START TEXT BLOCK

My claim is NOT in connection with the Vodafone contract definition of Material detriment, but the Ofcom regulation definition of Material Detriment. The Ofcom regulation must override any term placed in the contract, as if the contract was allowed to override regulation then the regulations would be meaningless as Vodafone could simply “over rule” them via its’ contact terms.
Vodafone are relying on their contract clause 11b to impose this price increase on me which sates:
.
11 Ending this agreement
b) You may end this agreement by writing to us if:
• we don't do something fundamental that we should have done under this agreement (for example, if there is a complete failure of the entire UK network for seven days in a row due to something we have done), within seven days of you asking us in writing;
• we tell you that there will be an increase in the plan charge (calculated before the addition of VAT or other levy) and you write to us within one month of us telling you about the increase;
• we change this agreement to your material detriment. This includes (i) increasing charges in the UK (calculated before the addition of VAT or other levy) which has the effect of increasing your total charges (based on your usage in any of your last 3 bills) by more than 10% when compared with the charges 12 months prior to the increase; or (ii) changing or withdrawing services. We will tell you if this is the case. You need to write to us within one month of us telling you about the change, withdrawal or increase. This does not apply if this is a change to or withdrawal of third party services not included in your plan, which we and you can cancel (or stop using) without ending this agreement.
They have then stated to me:
“We have looked at your usage over the last 3 months and can see that your bills would not have increased by more than 10% as a result of the price increase. Therefore you are not eligible to cancel under the 10% clause.”
I believe the term highlighted in red is not complaint with GC 9.6 for the following reasons:
- GC 9.6 does NOT place a 3 month time limit on considering if a change is likely to be of material detriment to me; it is over the life of the contract;
- GC 9.6 looks forward not backward when considering if a change is likely to be of Material Detriment, and
- GC 9.6 makes no reference to 10% being a trigger point for a change to be of Material Detriment, indeed I will show that Ofcom intended Material Detriment to mean changes that were not to my benefit or at least neutral on me (over the life of the contract).

END TEXT BLOCK
START LISTED RECORDS

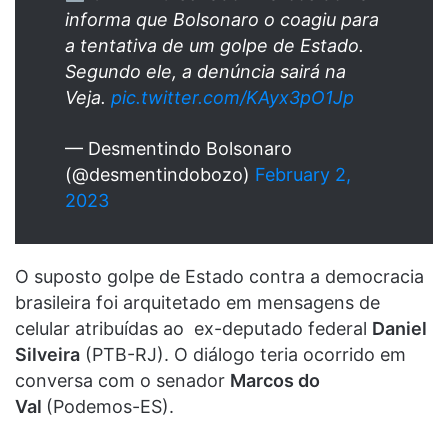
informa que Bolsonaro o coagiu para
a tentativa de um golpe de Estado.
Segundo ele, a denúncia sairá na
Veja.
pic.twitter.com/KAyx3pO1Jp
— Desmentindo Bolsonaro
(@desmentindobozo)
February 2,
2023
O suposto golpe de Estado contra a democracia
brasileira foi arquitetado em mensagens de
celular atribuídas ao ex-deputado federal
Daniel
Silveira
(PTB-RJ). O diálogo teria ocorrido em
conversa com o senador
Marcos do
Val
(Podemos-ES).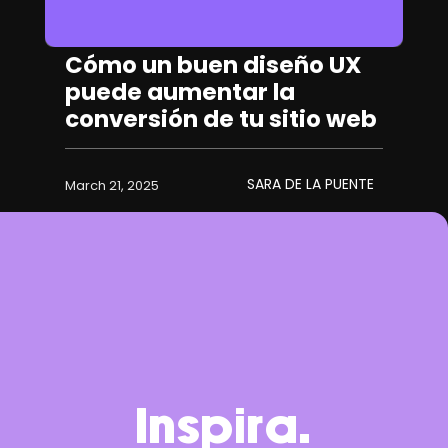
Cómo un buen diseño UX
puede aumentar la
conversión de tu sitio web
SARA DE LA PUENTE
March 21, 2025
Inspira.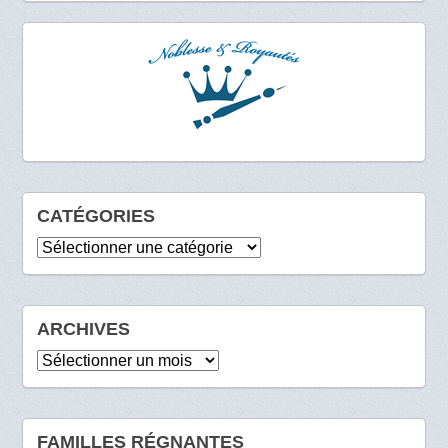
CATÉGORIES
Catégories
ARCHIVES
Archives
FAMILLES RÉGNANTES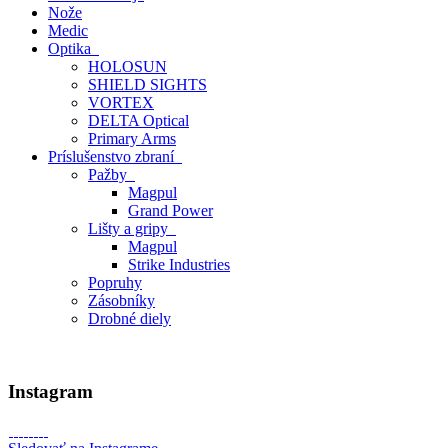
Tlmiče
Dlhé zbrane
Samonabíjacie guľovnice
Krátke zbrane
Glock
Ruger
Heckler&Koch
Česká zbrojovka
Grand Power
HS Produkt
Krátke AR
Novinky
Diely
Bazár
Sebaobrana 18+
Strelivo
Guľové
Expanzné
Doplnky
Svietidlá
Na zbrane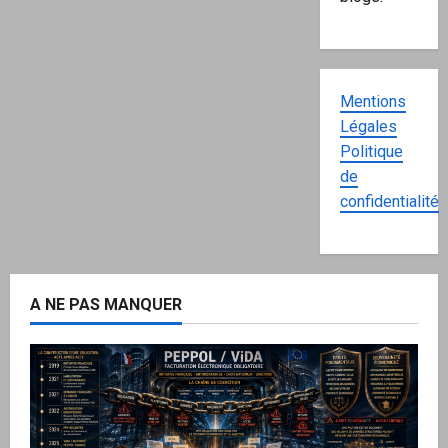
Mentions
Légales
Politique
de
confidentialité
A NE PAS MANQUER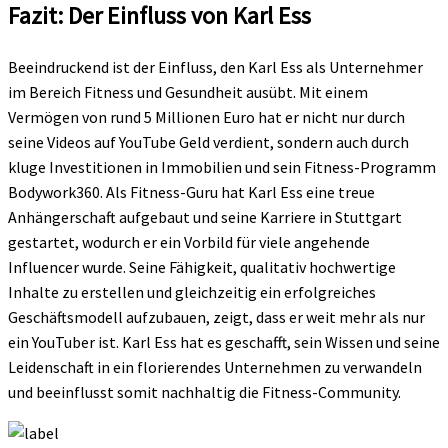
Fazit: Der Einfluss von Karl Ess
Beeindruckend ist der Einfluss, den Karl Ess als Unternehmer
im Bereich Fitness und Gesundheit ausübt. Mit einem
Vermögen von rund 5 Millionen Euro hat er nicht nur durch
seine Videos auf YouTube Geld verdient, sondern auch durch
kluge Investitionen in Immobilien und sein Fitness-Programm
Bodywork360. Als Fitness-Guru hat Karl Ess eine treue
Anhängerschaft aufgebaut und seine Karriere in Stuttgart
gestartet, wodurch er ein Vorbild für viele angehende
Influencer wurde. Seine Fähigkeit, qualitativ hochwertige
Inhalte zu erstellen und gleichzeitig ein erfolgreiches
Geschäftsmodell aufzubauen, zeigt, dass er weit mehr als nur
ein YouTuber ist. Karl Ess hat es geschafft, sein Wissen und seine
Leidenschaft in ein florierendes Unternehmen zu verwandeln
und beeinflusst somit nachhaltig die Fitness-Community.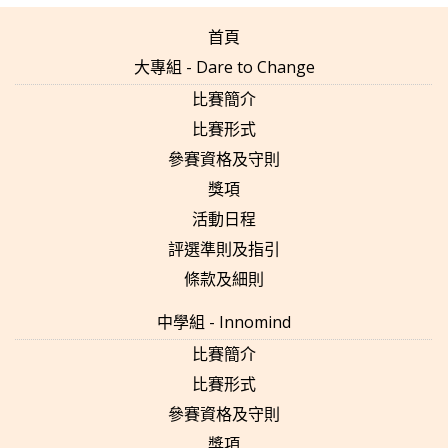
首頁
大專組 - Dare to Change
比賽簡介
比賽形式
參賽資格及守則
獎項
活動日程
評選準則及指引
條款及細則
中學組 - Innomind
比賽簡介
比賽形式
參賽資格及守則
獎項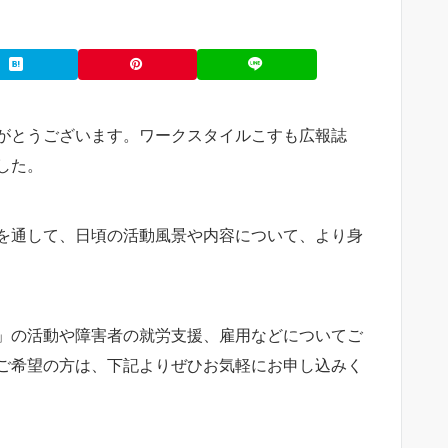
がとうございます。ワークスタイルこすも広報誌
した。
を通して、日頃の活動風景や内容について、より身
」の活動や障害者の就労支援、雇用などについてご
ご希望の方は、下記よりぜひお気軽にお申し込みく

END LISTED RECORDS

BRIEF 1: In the complaint about the Vodafone price increase, within what period must the customer write to Vodafone after being told of an increase in the plan charge in order to end the agreement?
BRIEF 2: Continue the complaint about the Vodafone price increase from its final sentence.

ANSWER SPACE 1: Within one month of Vodafone telling the customer about the increase.

ANSWER SPACE 2:
General condition 9.6 states:
(a) give its Subscribers adequate notice not shorter than one month of any modifications likely to be of material detriment to that Subscriber;
(b) allow its Subscribers to withdraw from their contract without penalty upon such notice; and
(c) at the same time as giving the notice in condition 9.6 (a) above, shall inform the Subscriber of its ability to terminate the contract without penalty if the proposed modification is not acceptable to the Subscriber.
In the regulatory context it is clear that there is no 3 month time limit on considering if a change is “likely to be of material detriment”, it is also clear that there is no reference to 10% being a trigger for Material Detriment.
Ofcom have clearly articulated what is meant by Material Detriment when explaining why the term was introduced into GC 9.6 by OFTEL and retained by Ofcom (from Ofcom publication “ Price rises in fixed term contracts - Decision to issue Guidance on General Condition 9.6”, Published in October 2013”) and the following applies to pre 23rd January contracts and all “out of bundle” price increases:
"Our intention was to reflect our general duties and principles of good administration and proportionality in particular. We sought, in light of these, not to rule out contract variations altogether. For example, those beneficial to, or having a neutral impact on, a subscriber.”
It is clear from the above that under GC 9.6 ANY change that is neither to my benefit or neutral is of Material Detriment. In other words Material Detriment in the regulatory context simply means DETRIMENT. As it is likely that I might use the services for which Vodafone has increased its prices (by virtue of them being telephony services) then it is likely that the change (over the life of the contract) will be of Material detriment (neither to my benefit nor neutral).
This interpretation by Ofcom (although slightly more restrictive) clearly reflects the intentions of the Universal Service Directive (USD) USD 20/(22) for which Ofcom have a legal duty to incorporate into UK law and they have done so via GC 9.6. It is clear that the intention of USD 20/(22) was to give the CONSUMER the choice to cancel their contract during a fixed period for ANY modification that is made which they do not accept as follows:
USD 2002/22/EC
Chapter IV – End User Agreements
Article 20 – Contracts
Paragraph 4
4. Subscribers shall have a right to withdraw from their contracts without penalty upon notice of proposed modifications in the contractual conditions. Subscribers shall be given adequate notice, not shorter than one month, ahead of any such modifications and shall be informed at the same time of their right to withdraw, without penalty, from such contracts, if they do not accept the new conditions.
So from the USD it is clear that the Material Detriment must be a very low threshold and as this increase in prices is neither to my benefit nor neutral in its impact on me, I should be entitled to the penalty free cancellation under GC 9.6 as requested.
Further or in the Alternative
Under the UTCCRs Schedule 2 Paragraph 1(j) and associated Office of Fair Trading (OFT) guidance on Group 10 clauses I am entitled to a penalty free cancellation.
The UTCCRs are clear that in a standard form contract a modification of the terms is only fair if there is a corresponding right for me to withdraw from the contract penalty free (10.3 (c)).
Schedule 2, paragraph 1, states that terms may be unfair if they have the object or effect of:
(j) enabling the seller or supplier to alter the terms of the contract unilaterally without a valid reason which is specified in the contract.
10.1 A right for one party to alter the terms of the contract after it has been agreed, regardless of the consent of the other party, is under strong suspicion of unfairness. A contract can be considered balanced only if both parties are bound by their obligations as agreed.
10.2 If a term could be used to force the consumer to accept increased costs or penalties, new requirements, or reduced benefits, it is likely to be considered unfair whether or not it is meant to be used in that way. …..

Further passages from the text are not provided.